State officials are planning to invest $62 million in nursing simulation centers on three public university campuses this year to remedy New York’s ailing nursing workforce.
The investment will fund expansions of nursing simulation labs, which use computerized mannequins and virtual reality technology to replicate real-world clinical situations, at SUNY Buffalo, SUNY Canton and Stony Brook University, Gov. Kathy Hochul said Friday. The state will invest $35 million to cover capital costs and each campus will provide matching funds, according to the governor’s office.
The facilities build on the state’s efforts to train more clinicians as it approaches a projected shortfall of 40,000 nurses by 2030, driven in part by Covid-19 pandemic burnout and low pay. Hochul signed a law in 2023 allowing nurses to get up to one-third of their clinical training in high-quality simulation labs to help them get credentialed and working quicker. Nurses-in-training have historically faced long waits for training slots in hospitals, creating a backlog of nurses who needed to complete their licensure to join the workforce.
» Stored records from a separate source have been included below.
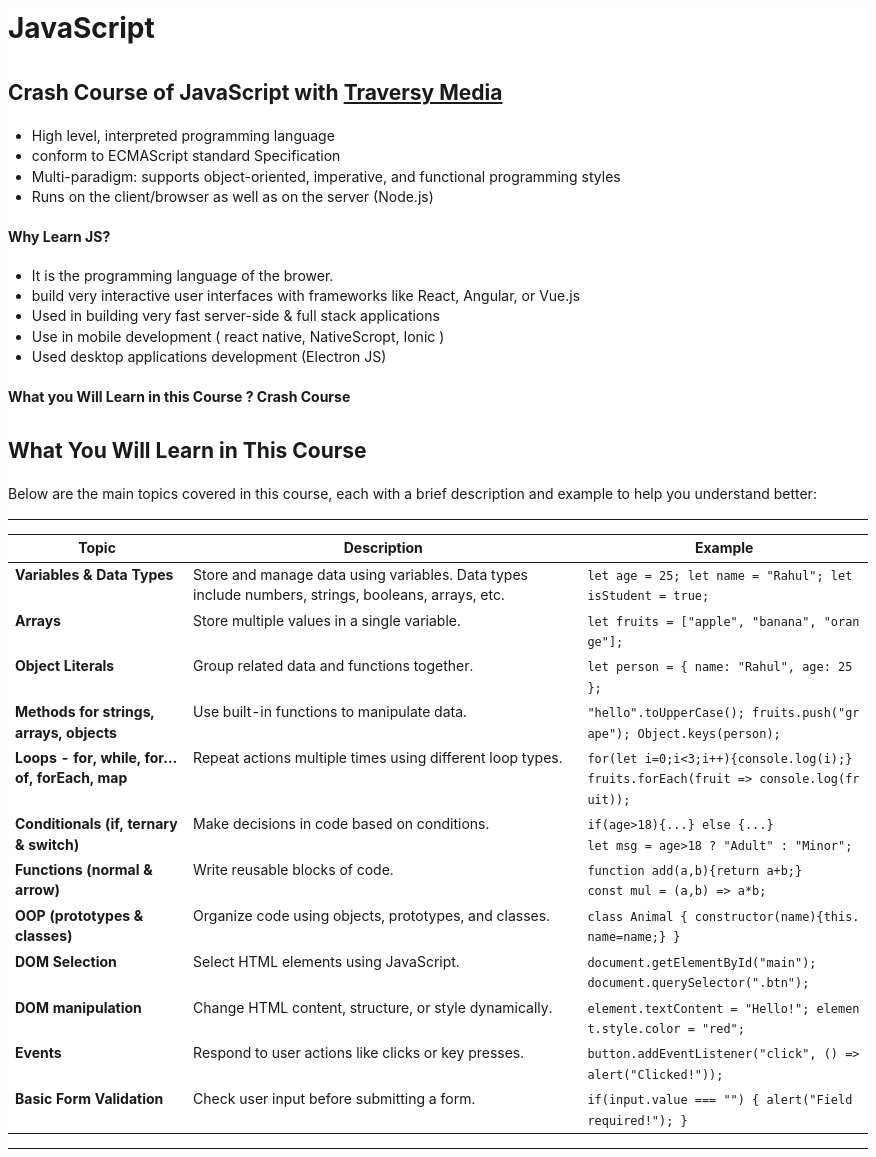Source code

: # JavaScript

## Crash Course of JavaScript with [Traversy Media ](https://youtu.be/hdI2bqOjy3c?si=nMls47vKl6xUsVWM)

- High level, interpreted programming language
- conform to ECMAScript standard Specification
- Multi-paradigm: supports object-oriented, imperative, and functional programming styles
- Runs on the client/browser as well as on the server (Node.js)

#### Why Learn JS?

- It is the programming language of the brower.
- build very interactive user interfaces with frameworks like React, Angular, or Vue.js
- Used in building very fast server-side & full stack applications
- Use in mobile development ( react native, NativeScropt, Ionic )
- Used desktop applications development (Electron JS)

#### What you Will Learn in this Course ? Crash Course

## What You Will Learn in This Course

Below are the main topics covered in this course, each with a brief description and example to help you understand better:

---

| Topic                                        | Description                                                                                        | Example                                                                                   |
| -------------------------------------------- | -------------------------------------------------------------------------------------------------- | ----------------------------------------------------------------------------------------- |
| **Variables & Data Types**                   | Store and manage data using variables. Data types include numbers, strings, booleans, arrays, etc. | `let age = 25; let name = "Rahul"; let isStudent = true;`                                 |
| **Arrays**                                   | Store multiple values in a single variable.                                                        | `let fruits = ["apple", "banana", "orange"];`                                             |
| **Object Literals**                          | Group related data and functions together.                                                         | `let person = { name: "Rahul", age: 25 };`                                                |
| **Methods for strings, arrays, objects**     | Use built-in functions to manipulate data.                                                         | `"hello".toUpperCase(); fruits.push("grape"); Object.keys(person);`                       |
| **Loops - for, while, for…of, forEach, map** | Repeat actions multiple times using different loop types.                                          | `for(let i=0;i<3;i++){console.log(i);}`<br>`fruits.forEach(fruit => console.log(fruit));` |
| **Conditionals (if, ternary & switch)**      | Make decisions in code based on conditions.                                                        | `if(age>18){...} else {...}`<br>`let msg = age>18 ? "Adult" : "Minor";`                   |
| **Functions (normal & arrow)**               | Write reusable blocks of code.                                                                     | `function add(a,b){return a+b;}`<br>`const mul = (a,b) => a*b;`                           |
| **OOP (prototypes & classes)**               | Organize code using objects, prototypes, and classes.                                              | `class Animal { constructor(name){this.name=name;} }`                                     |
| **DOM Selection**                            | Select HTML elements using JavaScript.                                                             | `document.getElementById("main");`<br>`document.querySelector(".btn");`                   |
| **DOM manipulation**                         | Change HTML content, structure, or style dynamically.                                              | `element.textContent = "Hello!"; element.style.color = "red";`                            |
| **Events**                                   | Respond to user actions like clicks or key presses.                                                | `button.addEventListener("click", () => alert("Clicked!"));`                              |
| **Basic Form Validation**                    | Check user input before submitting a form.                                                         | `if(input.value === "") { alert("Field required!"); }`                                    |

---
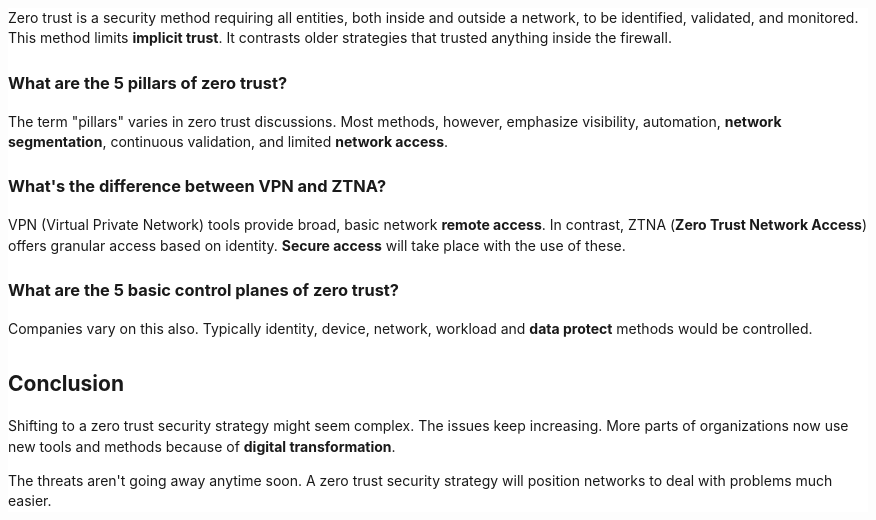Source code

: <p>Zero trust is a security method requiring all entities, both inside and outside a network, to be identified, validated, and monitored. This method limits <strong>implicit trust</strong>. It contrasts older strategies that trusted anything inside the firewall.</p>

<h3 id="whatarethe5pillarsofzerotrust">What are the 5 pillars of zero trust?</h3>

<p>The term &quot;pillars&quot; varies in zero trust discussions. Most methods, however, emphasize visibility, automation, <strong>network segmentation</strong>, continuous validation, and limited <strong>network access</strong>.</p>

<h3 id="whatsthedifferencebetweenvpnandztna">What&#39;s the difference between VPN and ZTNA?</h3>

<p>VPN (Virtual Private Network) tools provide broad, basic network <strong>remote access</strong>. In contrast, ZTNA (<strong>Zero Trust Network Access</strong>) offers granular access based on identity. <strong>Secure access</strong> will take place with the use of these.</p>

<h3 id="whatarethe5basiccontrolplanesofzerotrust">What are the 5 basic control planes of zero trust?</h3>

<p>Companies vary on this also. Typically identity, device, network, workload and <strong>data protect</strong> methods would be controlled.</p>

<h2 id="conclusion">Conclusion</h2>

<p>Shifting to a zero trust security strategy might seem complex. The issues keep increasing. More parts of organizations now use new tools and methods because of <strong>digital transformation</strong>.</p>

<p>The threats aren&#39;t going away anytime soon. A zero trust security strategy will position networks to deal with problems much easier.</p>
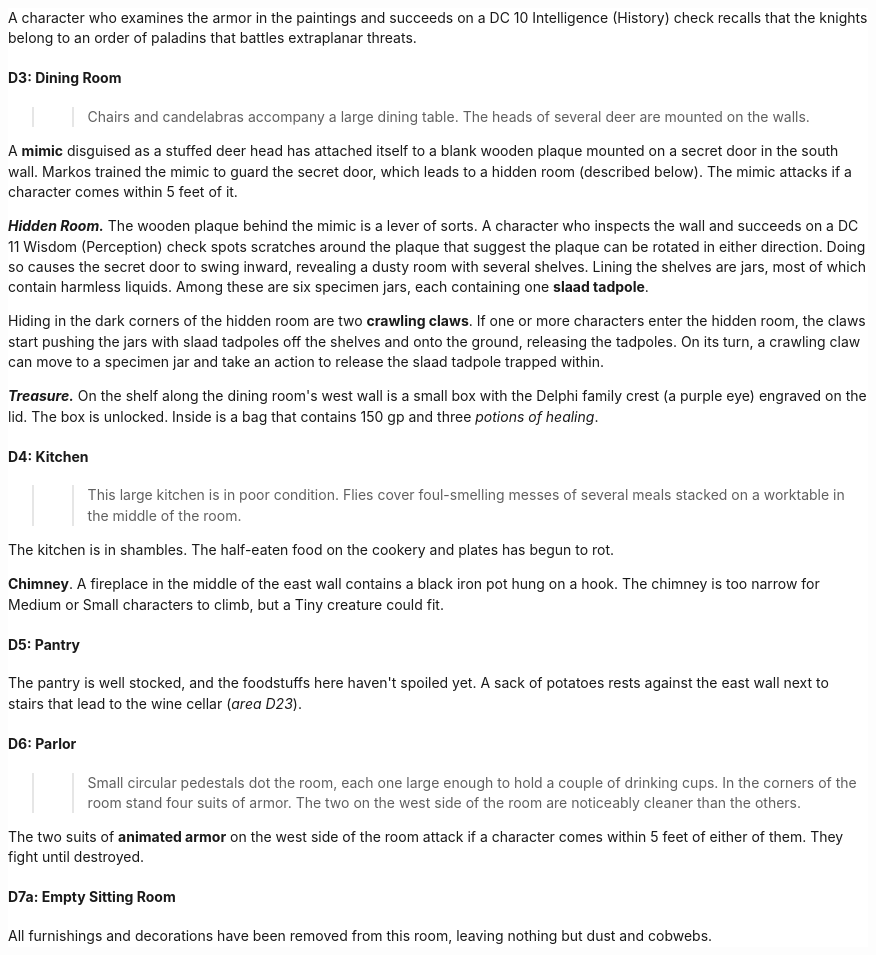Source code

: A character who examines the armor in the paintings and succeeds on a DC 10 Intelligence (History) check recalls that the knights belong to an order of paladins that battles extraplanar threats.

#### D3: Dining Room

>>Chairs and candelabras accompany a large dining table. The heads of several deer are mounted on the walls.
>>

A **mimic** disguised as a stuffed deer head has attached itself to a blank wooden plaque mounted on a secret door in the south wall. Markos trained the mimic to guard the secret door, which leads to a hidden room (described below). The mimic attacks if a character comes within 5 feet of it.

***Hidden Room.*** The wooden plaque behind the mimic is a lever of sorts. A character who inspects the wall and succeeds on a DC 11 Wisdom (Perception) check spots scratches around the plaque that suggest the plaque can be rotated in either direction. Doing so causes the secret door to swing inward, revealing a dusty room with several shelves. Lining the shelves are jars, most of which contain harmless liquids. Among these are six specimen jars, each containing one **slaad tadpole**.

Hiding in the dark corners of the hidden room are two **crawling claws**. If one or more characters enter the hidden room, the claws start pushing the jars with slaad tadpoles off the shelves and onto the ground, releasing the tadpoles. On its turn, a crawling claw can move to a specimen jar and take an action to release the slaad tadpole trapped within.

***Treasure.*** On the shelf along the dining room's west wall is a small box with the Delphi family crest (a purple eye) engraved on the lid. The box is unlocked. Inside is a bag that contains 150 gp and three *potions of healing*.

#### D4: Kitchen

>>This large kitchen is in poor condition. Flies cover foul-smelling messes of several meals stacked on a worktable in the middle of the room.
>>

The kitchen is in shambles. The half-eaten food on the cookery and plates has begun to rot.

**Chimney**. A fireplace in the middle of the east wall contains a black iron pot hung on a hook. The chimney is too narrow for Medium or Small characters to climb, but a Tiny creature could fit.

#### D5: Pantry

The pantry is well stocked, and the foodstuffs here haven't spoiled yet. A sack of potatoes rests against the east wall next to stairs that lead to the wine cellar (*area D23*).

#### D6: Parlor

>>Small circular pedestals dot the room, each one large enough to hold a couple of drinking cups. In the corners of the room stand four suits of armor. The two on the west side of the room are noticeably cleaner than the others.
>>

The two suits of **animated armor** on the west side of the room attack if a character comes within 5 feet of either of them. They fight until destroyed.

#### D7a: Empty Sitting Room

All furnishings and decorations have been removed from this room, leaving nothing but dust and cobwebs.
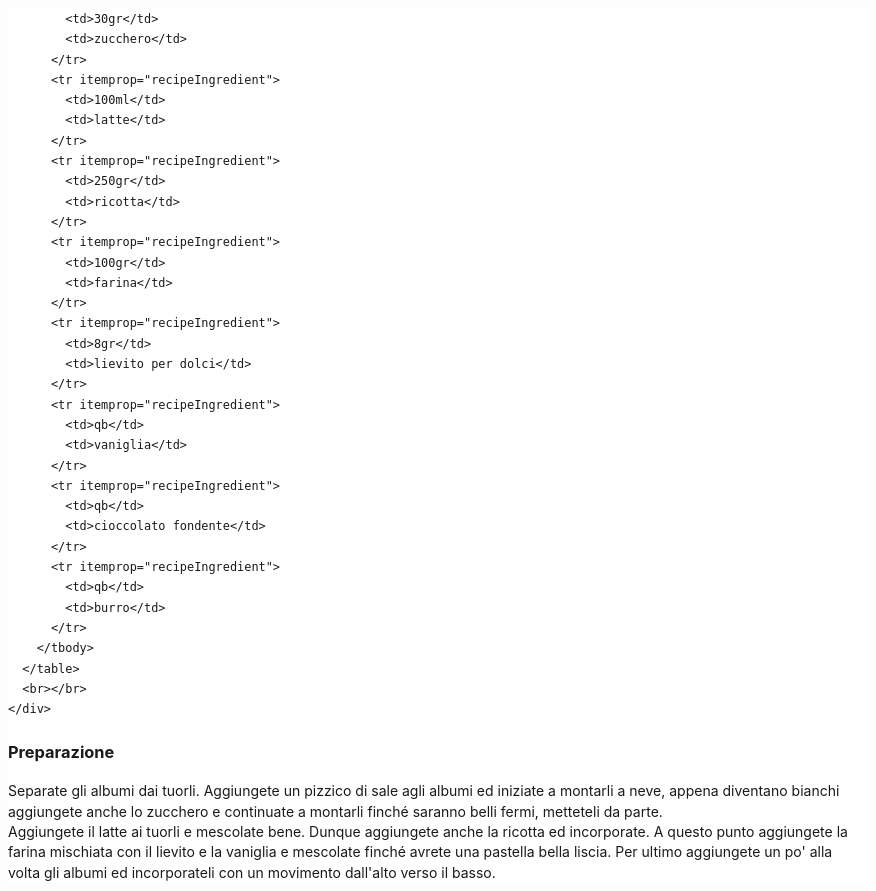             <td>30gr</td>
            <td>zucchero</td>
          </tr>
          <tr itemprop="recipeIngredient">
            <td>100ml</td>
            <td>latte</td>
          </tr>
          <tr itemprop="recipeIngredient">
            <td>250gr</td>
            <td>ricotta</td>
          </tr>
          <tr itemprop="recipeIngredient">
            <td>100gr</td>
            <td>farina</td>
          </tr>
          <tr itemprop="recipeIngredient">
            <td>8gr</td>
            <td>lievito per dolci</td>
          </tr>
          <tr itemprop="recipeIngredient">
            <td>qb</td>
            <td>vaniglia</td>
          </tr>
          <tr itemprop="recipeIngredient">
            <td>qb</td>
            <td>cioccolato fondente</td>
          </tr>
          <tr itemprop="recipeIngredient">
            <td>qb</td>
            <td>burro</td>
          </tr>
        </tbody>
      </table>
      <br></br>
    </div>
  </div>
</div>


<h3>
  <font color="grey">
    <i class="fa-solid fa-gears"></i>
  </font> Preparazione
</h3>

Separate gli albumi dai tuorli. Aggiungete un pizzico di sale agli albumi ed iniziate a montarli a neve, appena diventano bianchi aggiungete anche lo zucchero e continuate a montarli finché saranno belli fermi, metteteli da parte.
<br />
Aggiungete il latte ai tuorli e mescolate bene. Dunque aggiungete anche la ricotta ed incorporate. A questo punto aggiungete la farina mischiata con il lievito e la vaniglia e mescolate finché avrete una pastella bella liscia. Per ultimo aggiungete un po' alla volta gli albumi ed incorporateli con un movimento dall'alto verso il basso.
The simulation center expansions will add hundreds of training slots for pre-licensure nurses statewide each year, the governor’s office said. The state projects that the lab at SUNY Buffalo – designated as a system-wide Nursing Simulation Center of Excellence – will increase nursing enrollment by 34% to reach 830 students in its first year and 67% to over 1,000 students over the next decade.
Representatives from SUNY declined to answer a question from Crain’s about when the upgrades to nursing simulation centers will be completed.